Remember those conversations we were having some time ago about street harassment and catcalling? You know, the one where we repeatedly told men:
“Stop catcalling and harassing women in the streets!”
And they responded: “Why women got a problem with us saying ‘hi’.”
And we repeated: “Stop catcalling and harassing women in the streets!”
And they responded: “Buh y’all know you like it.”
And, exasperated, we repeated: “No, stop catcalling and harassing women in the streets!”
And they responded, “Women like it– that’s what makes them confident!” ???
Well, I think we need to revisit that conversation because I recently noticed two things: 1. Far fewer men have been catcalling and harassing me in the streets and 2. Contrary to male belief, I’m still a beautiful confident woman who doesn’t need some random man mumbling crap about my body or telling me to smile to be that!

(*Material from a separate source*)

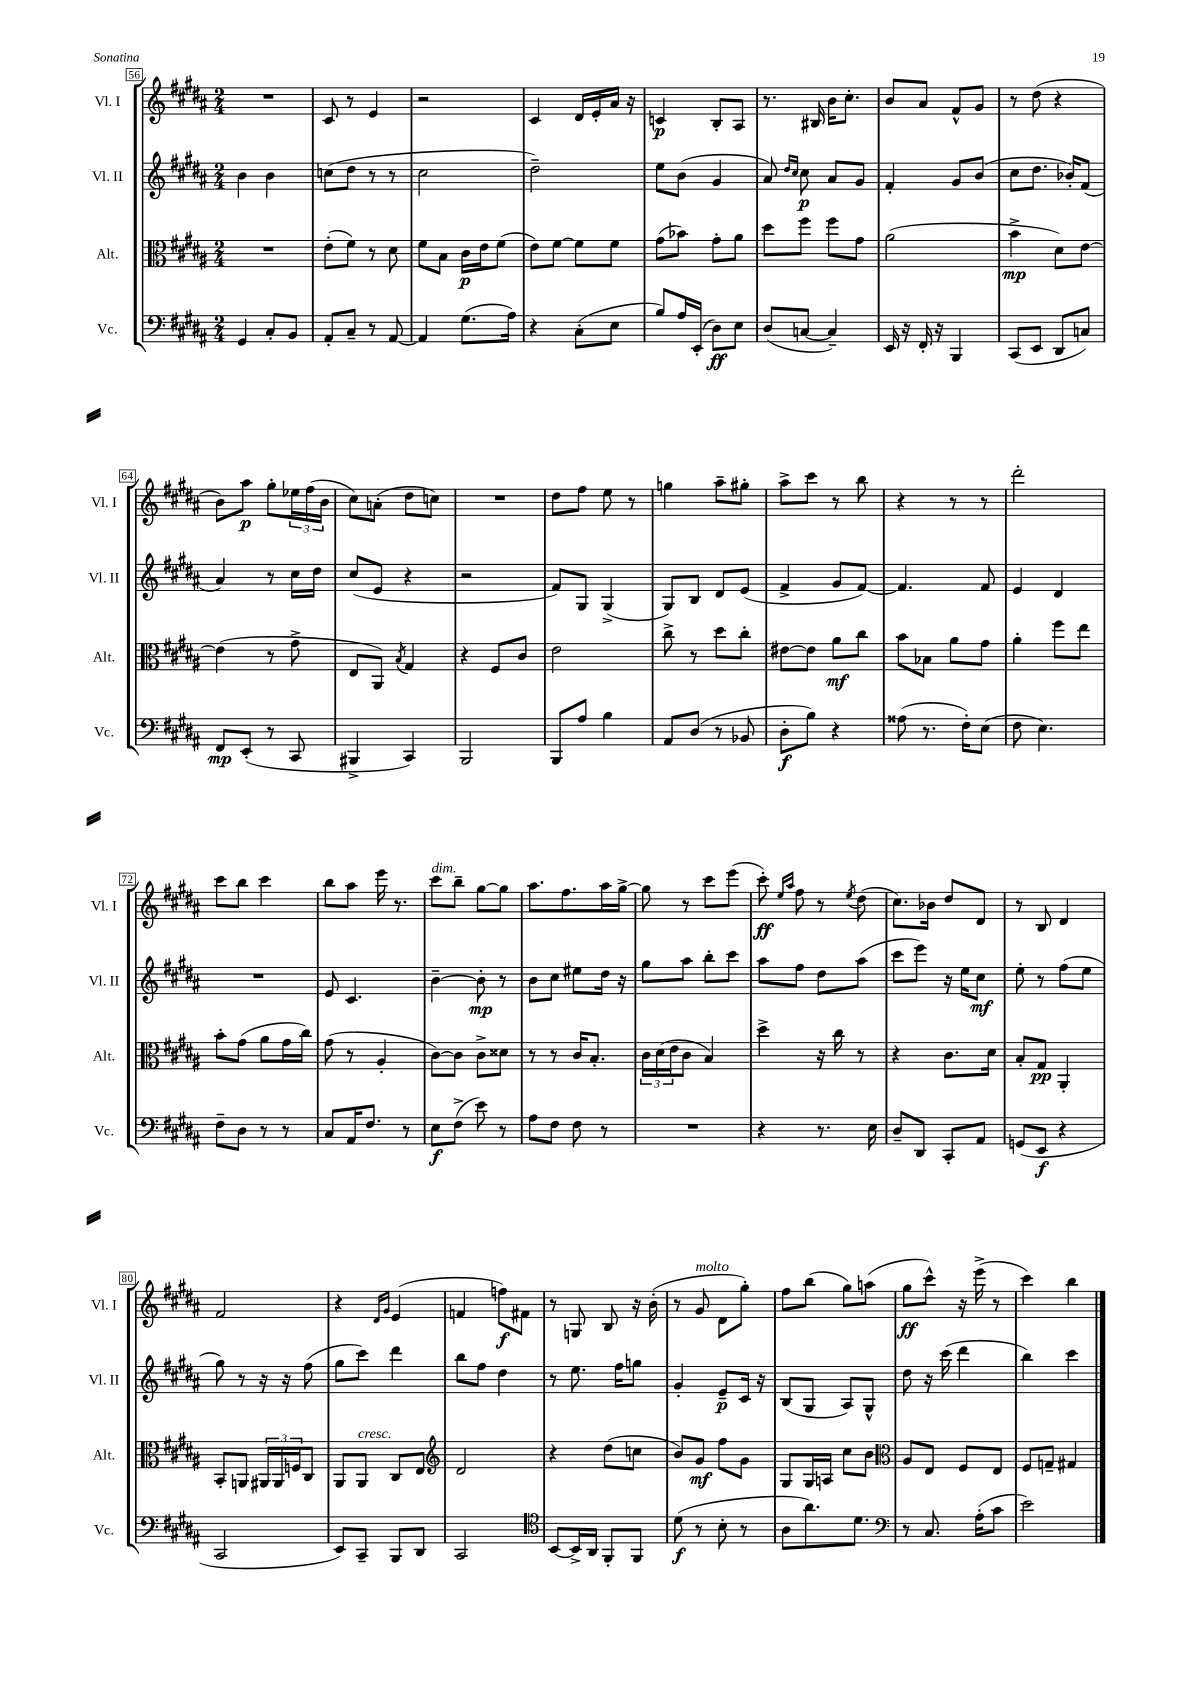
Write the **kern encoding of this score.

I was harassed in the streets ever since I was old enough to start wearing a training bra (which was pretty young in my case) and I just about had enough of it by the time I was 11 or so. No exaggeration, 11. I remember a group of the same men always standing on the corner when I would walk to the store to pick up something or another.

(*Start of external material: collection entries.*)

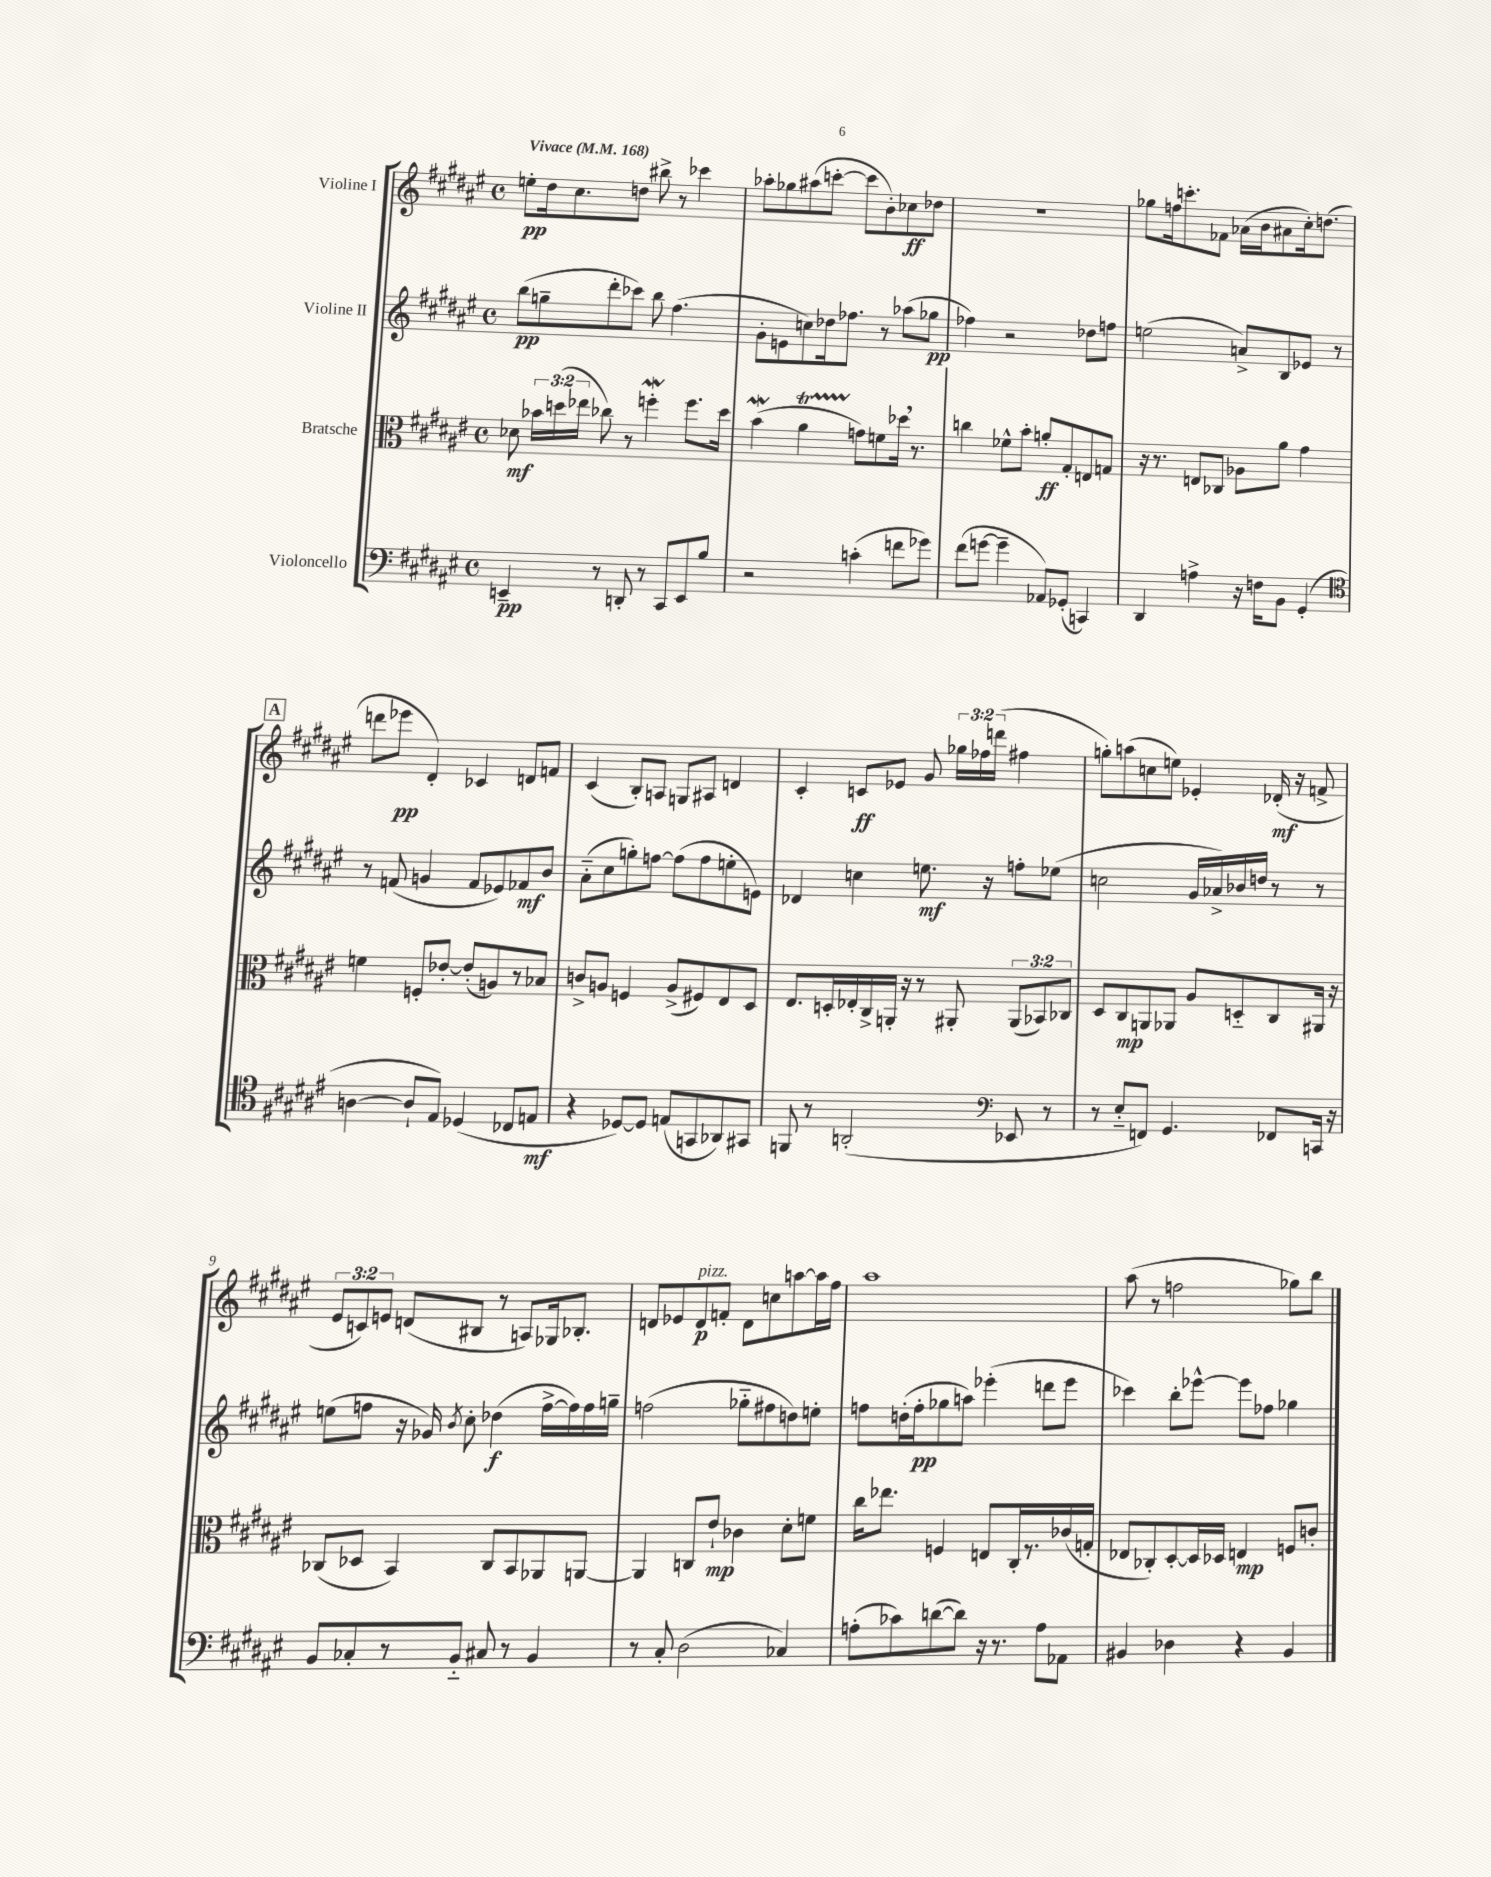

**kern	**kern	**kern	**kern
*staff4	*staff3	*staff2	*staff1
*clefF4	*clefC3	*clefG2	*clefG2
*k[f#c#g#d#a#e#]	*k[f#c#g#d#a#e#]	*k[f#c#g#d#a#e#]	*k[f#c#g#d#a#e#]
*M4/4	*M4/4	*M4/4	*M4/4
*met(c)	*met(c)	*met(c)	*met(c)
*MM168	*MM168	*MM168	*MM168
4EE~	8d-	(8bb	8ee'
.	24b-	8gg~	16dd#
.	(24dd	.	.
.	.	.	8.cc#
.	24ee-	.	.
8r	8cc-)	8ddd#'	.
8DD'	8r	8ccc-)	8dd
8r	4ff'	8bb	8bb#^
8CC#	.	(4.ff#	8r
8EE	8.ff	.	4ccc-
8B	.	.	.
.	16dd	.	.
=	=	=	=
2r	(4b	8g#'	8aa-'
.	.	8e	8gg-
.	4a#	8cc)	(8aa#
.	.	16dd-	[8ccc'
.	.	8.ff-	.
(4c'	8g)	.	8ccc]
.	8f	8r	8b')
8f	16dd-	(8aa-	8cc-
.	8.r	.	.
8g-)	.	8gg-	8dd-
=	=	=	=
(8f#	4cc	4ff-)	1r
[8g	.	.	.
4g~]	8f-^^	2r	.
.	8b'	.	.
8AA-)	8a'	.	.
(8GG-'	8G#'	.	.
4CC)	8E	8dd-	.
.	8G	8ff	.
=	=	=	=
4DD#	16r	(2ee	8gg-
.	8.r	.	.
.	.	.	16ff
.	.	.	8.ccc'
4A^	8E	.	.
.	8C-	.	8f-
16r	8A-	8a^)	(16a-
16F	.	.	16b
8BB	8a#	8B	8a#
(4GG#'	4g#	8e-	16cc#')
.	.	.	(8.dd
.	.	8r	.
=	=	=	=
*clefC4	*	*	*
[4A	4f	8r	8ddd
.	.	(8f	8eee-
8A`]	8F'	4g	4d#')
8E#)	[8e-'	.	.
(4D-	(8e-']	8f	4c-
.	8A)	8e-)	.
8C-	8r	8f-	8d
8E	8B-	8b	8f
=	=	=	=
4r	8c^	(8a#'~	(4c#
.	8A	8cc#	.
[8D-)	4F	8gg')	8B')
8D-]	.	[8ff	8A
(8E	(8A^	(8ff]	8G
8GG	8F#)	8ff	8A#
8AA-)	8E#	8ee'	4d
8GG#	8D#	8e)	.
=	=	=	=
8FF	8.E#	4d-	4c#'
8r	.	.	.
.	16D'	.	.
(2AA'	16E-'	4cc	8c
.	16C#^	.	.
.	16AA'	.	8e-
.	16r	.	.
.	8r	8.ee	8g#
.	8AA#'	.	24gg-
.	.	.	24ff-
.	.	16r	.
.	.	.	(24ddd
*clefF4	*	*	*
8EE-	(12AA#	8ff'	4ff#
.	12BB-)	.	.
8r	.	(8ee-	.
.	12C-	.	.
=	=	=	=
8r	8D#	2cc	8gg')
8E#'~	8C#	.	(8aa
8FF)	8AA	.	8cc
4.GG#	8AA-	.	8ee)
.	8A#	16g#	4e-'
.	.	16a-^)	.
.	8D'~	16b-	.
.	.	16dd	.
8FF-	8C#	8r	(16d-'
.	.	.	16r
16CC	16AA#	8r	8f^
16r	16r	.	.
=	=	=	=
8BB	(8C-	(8ee	12e#
.	.	.	12c)
8C-'	8D-	8ff	.
.	.	.	12e
8r	4BB)	16r	(8d
.	.	16g-)	.
.	.	8qb	.
8BB'~	.	8cc#'	8B#
8C#	8C-	(4dd-	8r
8r	8BB	.	8A)
4BB	8AA-	[16ff^	16G-
.	.	16ff])	8.B-'
.	[8AA	16ff	.
.	.	16gg~	.
=	=	=	=
8r	4AA]	(2ff	8d
8C#'	.	.	8e-
(2D#	8C	.	8d
.	8e#`	.	8f'
.	4c-	8gg-'~	8d
.	.	8ff#	8cc
4C-)	8d#'	8dd)	[8aa
.	8f	8ee'	16aa]
.	.	.	16ff#
=	=	=	=
(8A'	16cc#	8ff	1aa#
.	8.ee-	.	.
8c-)	.	(16dd'	.
.	.	16ff'	.
([8d	4F	8gg-	.
8d])	.	8aa)	.
16r	8E	(4eee-'	.
8.r	.	.	.
.	16C#'	.	.
.	8.r	.	.
8A	.	8ddd	.
8AA-	(16c-	8eee-	.
.	16G'	.	.
=	=	=	=
4BB#	8E-	4ccc-)	(8aa#
.	8C-')	.	8r
4D-	[8D#'	8bb'	2ff
.	16D#]	[8eee-^^	.
.	16D-	.	.
4r	4E	8eee-]	.
.	.	8ff-	.
4BB#	8F	4gg-	8gg-)
.	8c'	.	8bb
==	==	==	==
*-	*-	*-	*-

“Daayyyumm, she sexy!” they would croak like the damn old toads they were.
“You want me to school you?” one asked me one day.
Might I add that these men were grown? Most certainly in their twenties and thirties? That they all personally knew my family and watched my mother struggle to work multiple jobs to hold down her family of three kids on a single income? That they knew exactly how old I was and that never stopped them at all?

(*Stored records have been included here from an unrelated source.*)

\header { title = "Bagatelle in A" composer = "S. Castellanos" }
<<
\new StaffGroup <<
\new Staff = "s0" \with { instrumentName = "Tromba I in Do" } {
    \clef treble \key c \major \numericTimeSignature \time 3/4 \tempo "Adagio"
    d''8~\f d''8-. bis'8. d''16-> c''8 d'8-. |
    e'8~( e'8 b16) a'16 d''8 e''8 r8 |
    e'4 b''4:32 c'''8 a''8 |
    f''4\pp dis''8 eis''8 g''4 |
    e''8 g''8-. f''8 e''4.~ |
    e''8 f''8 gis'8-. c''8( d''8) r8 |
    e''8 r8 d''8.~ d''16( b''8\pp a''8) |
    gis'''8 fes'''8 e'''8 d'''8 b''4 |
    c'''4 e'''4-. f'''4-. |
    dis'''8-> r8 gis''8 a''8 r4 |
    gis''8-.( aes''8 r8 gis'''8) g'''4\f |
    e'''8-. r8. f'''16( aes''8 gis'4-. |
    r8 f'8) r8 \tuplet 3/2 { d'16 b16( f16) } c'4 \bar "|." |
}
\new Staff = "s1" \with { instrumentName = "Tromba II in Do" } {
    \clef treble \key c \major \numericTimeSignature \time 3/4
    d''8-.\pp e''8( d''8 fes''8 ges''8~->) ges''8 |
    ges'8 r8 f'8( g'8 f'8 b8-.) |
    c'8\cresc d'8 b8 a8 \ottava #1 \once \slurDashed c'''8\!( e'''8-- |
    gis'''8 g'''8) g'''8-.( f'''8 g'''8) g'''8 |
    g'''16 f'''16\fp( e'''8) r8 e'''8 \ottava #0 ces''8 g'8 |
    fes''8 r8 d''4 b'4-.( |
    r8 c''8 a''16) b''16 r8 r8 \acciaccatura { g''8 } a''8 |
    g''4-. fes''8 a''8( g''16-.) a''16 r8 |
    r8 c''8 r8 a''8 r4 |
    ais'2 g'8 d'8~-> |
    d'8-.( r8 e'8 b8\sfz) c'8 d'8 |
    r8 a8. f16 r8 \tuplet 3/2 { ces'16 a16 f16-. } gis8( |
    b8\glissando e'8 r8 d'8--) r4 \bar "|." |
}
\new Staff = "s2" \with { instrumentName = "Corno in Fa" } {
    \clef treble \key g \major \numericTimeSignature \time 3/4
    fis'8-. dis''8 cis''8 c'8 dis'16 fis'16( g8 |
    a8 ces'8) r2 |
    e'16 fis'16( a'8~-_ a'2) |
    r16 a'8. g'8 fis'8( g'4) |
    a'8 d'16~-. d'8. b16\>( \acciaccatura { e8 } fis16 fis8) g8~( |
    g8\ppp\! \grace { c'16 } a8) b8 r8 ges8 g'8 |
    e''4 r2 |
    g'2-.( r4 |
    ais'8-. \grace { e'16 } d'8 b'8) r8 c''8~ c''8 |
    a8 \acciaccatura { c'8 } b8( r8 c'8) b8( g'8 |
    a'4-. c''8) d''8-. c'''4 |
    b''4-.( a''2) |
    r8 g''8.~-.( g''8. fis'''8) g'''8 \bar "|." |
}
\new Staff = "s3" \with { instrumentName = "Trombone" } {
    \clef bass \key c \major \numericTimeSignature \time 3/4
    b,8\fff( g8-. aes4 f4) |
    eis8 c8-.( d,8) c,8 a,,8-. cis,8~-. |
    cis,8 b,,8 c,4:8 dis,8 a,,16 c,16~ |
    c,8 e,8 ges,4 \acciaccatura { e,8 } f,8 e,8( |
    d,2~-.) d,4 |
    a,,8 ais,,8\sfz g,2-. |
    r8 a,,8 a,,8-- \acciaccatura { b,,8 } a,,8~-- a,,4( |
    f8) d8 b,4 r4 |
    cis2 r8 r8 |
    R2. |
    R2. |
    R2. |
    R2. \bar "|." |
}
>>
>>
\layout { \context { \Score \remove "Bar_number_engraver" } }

These interactions never empowered me. Or made me feel beautiful as men continuously argued they must have, despite constant women’s claims to the contrary. They made me feel like a piece of meat for the consumption of dogs. They made me feel unsafe emotionally and physically in my own personal space. I kept them all to myself for a while and let them internally eat away at my person. Until one day, I had absolutely enough. I began to write about street harassment. To implore men to keep their comments about my body to themselves. And I hoped that somehow, someway, that would be enough to at least have a small impact.
Then a few weeks ago, I was walking down the street and I literally froze in my steps. I realized that a man had not made a demeaning comment towards me in my body in quite some time and I almost broke down in tears of joy!
Now, I cannot conclusively claim that the reason why dudes are less apt to harass me in the streets has anything to do with the millions of women who collectively agreed– and dutifully fought to make the opinion known– that street harassment is precisely that, harassment. These dudes could simply be too busy tracking down Pokemon to pay me any mind. Or maybe my resting bitch face morphed into a “don’t f***s with me” face, so now dudes are “scurred.” Heck, maybe that extra year or two has made me undesirable to more men in the streets who are completely undesirable to me anyhow?
Whatever the reason for this decrease in harassing attention: God bless it.
I may go to church this Sunday and give tithes to NYC’s “Prosperity Preacher” to help him pay for that 2 million dollar mansion he may have to give up because he can no longer afford it (NOPE). Or maybe I will start walking home late at night without pretending to talk on my cellphone. Who knows what I will do with all of this confidence I still manage to have coupled with the gratefulness I feel from not being catcalled every. damn. day.
However, I may be rejoicing too early. Perhaps this catcalling infrequency is merely a mirage; an imagined oasis of sorts amidst a thirsty-ass world that I am in denial of. Tell me the truth, Clutch readers: Have you noticed a decrease in incidences of catcalling since the movement? Don’t lie to me either!